Questions on the material:
1) Answer these questions using the Pro Day article below:
(a) How many other former Seminoles worked out alongside Cook?
(b) What 40-yard dash time did Cook post at the NFL scouting combine?
(c) On what date does the NFL draft begin?
2) Name every media outlet mentioned in the Pro Day article below.
3) Reproduce the Pro Day article below from "Although official times" to "combine last month.".

*** Extract to read Section Begins ***

TALLAHASSEE, Fla. – Dalvin Cook would rather not make comparisons with other running backs.
This year’s draft class is particularly loaded and, in Cook’s mind, there’s a place at the next level for everyone.
But, asked if he feels he’s the best of the bunch, Cook didn’t hesitate.
“Definitely,” he said. “Every time I step on the field, I feel like I’m the best player.”
Cook made his case Tuesday when, along with 15 other former Seminoles, he worked out in front of NFL scouts and executives at Florida State’s annual Pro Day.
And he starred in the main event early in the day, when he ran two 40-yard dashes along with several other position drills inside FSU’s indoor practice facility.
Although official times aren’t recorded, most independent measurements released Tuesday had Cook clocking in a faster 40-yard dash than the 4.49-second time he had at the NFL scouting combine last month.
By the time he finished his routine in the early afternoon, Cook was satisfied with all he had done.
“I left everything on the field, and that’s the most important part,” Cook said. “Going out there, giving it your all, giving it everything you’ve got in your body. And I felt like I did that and I had a good overall day.”
With less than a month until the NFL draft begins on April 27, Cook is solidified as perhaps the draft’s top running back prospect and a lock to be selected in the first round.
Sports Illustrated, CBS and USA Today all rate Cook as the top player at his position – ahead of LSU’s Leonard Fournette and Stanford’s Christian McCaffrey – while NFL.com’s Charley Casserly projects Cook to go eighth overall to the Carolina Panthers.

*** Extract to read Section Ends ***
*** Entries supplied Section Begins ***

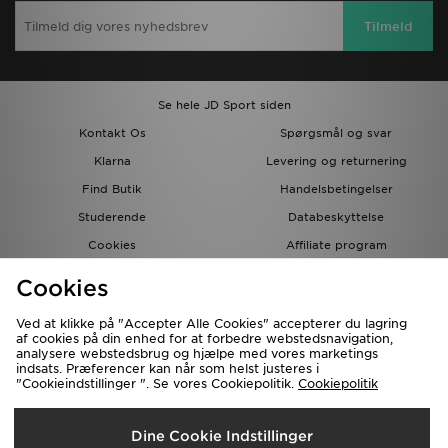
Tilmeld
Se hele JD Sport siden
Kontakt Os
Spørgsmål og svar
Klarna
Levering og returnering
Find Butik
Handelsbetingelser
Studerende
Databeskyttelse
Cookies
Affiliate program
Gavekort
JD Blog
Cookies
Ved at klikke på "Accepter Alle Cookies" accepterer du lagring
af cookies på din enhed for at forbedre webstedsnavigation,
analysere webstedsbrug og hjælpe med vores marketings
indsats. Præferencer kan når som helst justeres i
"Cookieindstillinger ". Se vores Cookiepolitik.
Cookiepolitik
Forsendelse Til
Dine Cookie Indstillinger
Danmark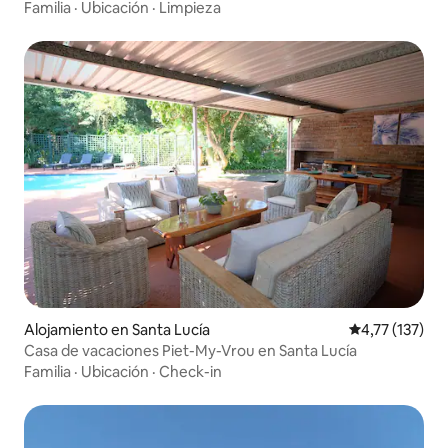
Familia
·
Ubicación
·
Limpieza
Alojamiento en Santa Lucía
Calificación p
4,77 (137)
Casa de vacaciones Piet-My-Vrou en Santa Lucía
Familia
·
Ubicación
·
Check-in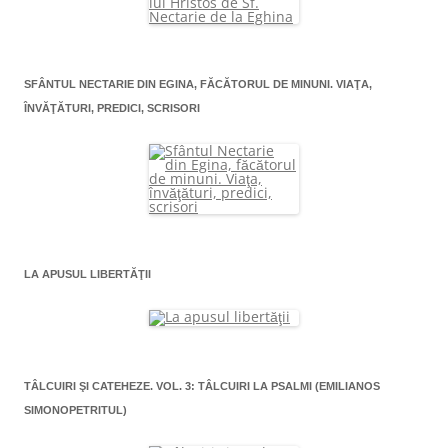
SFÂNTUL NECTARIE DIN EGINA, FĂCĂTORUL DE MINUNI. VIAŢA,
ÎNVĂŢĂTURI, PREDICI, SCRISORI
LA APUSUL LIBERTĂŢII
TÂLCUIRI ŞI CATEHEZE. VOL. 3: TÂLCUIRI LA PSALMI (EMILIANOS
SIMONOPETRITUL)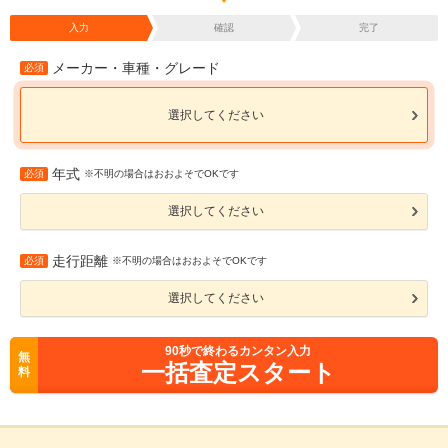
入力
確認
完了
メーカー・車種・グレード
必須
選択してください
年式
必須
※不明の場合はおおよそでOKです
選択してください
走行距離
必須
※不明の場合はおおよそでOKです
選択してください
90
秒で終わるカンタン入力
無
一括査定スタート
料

*** Entries supplied Section Ends ***

Answers given:
1)
(a) 15
(b) 4.49 seconds
(c) April 27

2) Sports Illustrated, CBS, USA Today, NFL.com

3)
Although official times aren’t recorded, most independent measurements released Tuesday had Cook clocking in a faster 40-yard dash than the 4.49-second time he had at the NFL scouting combine last month.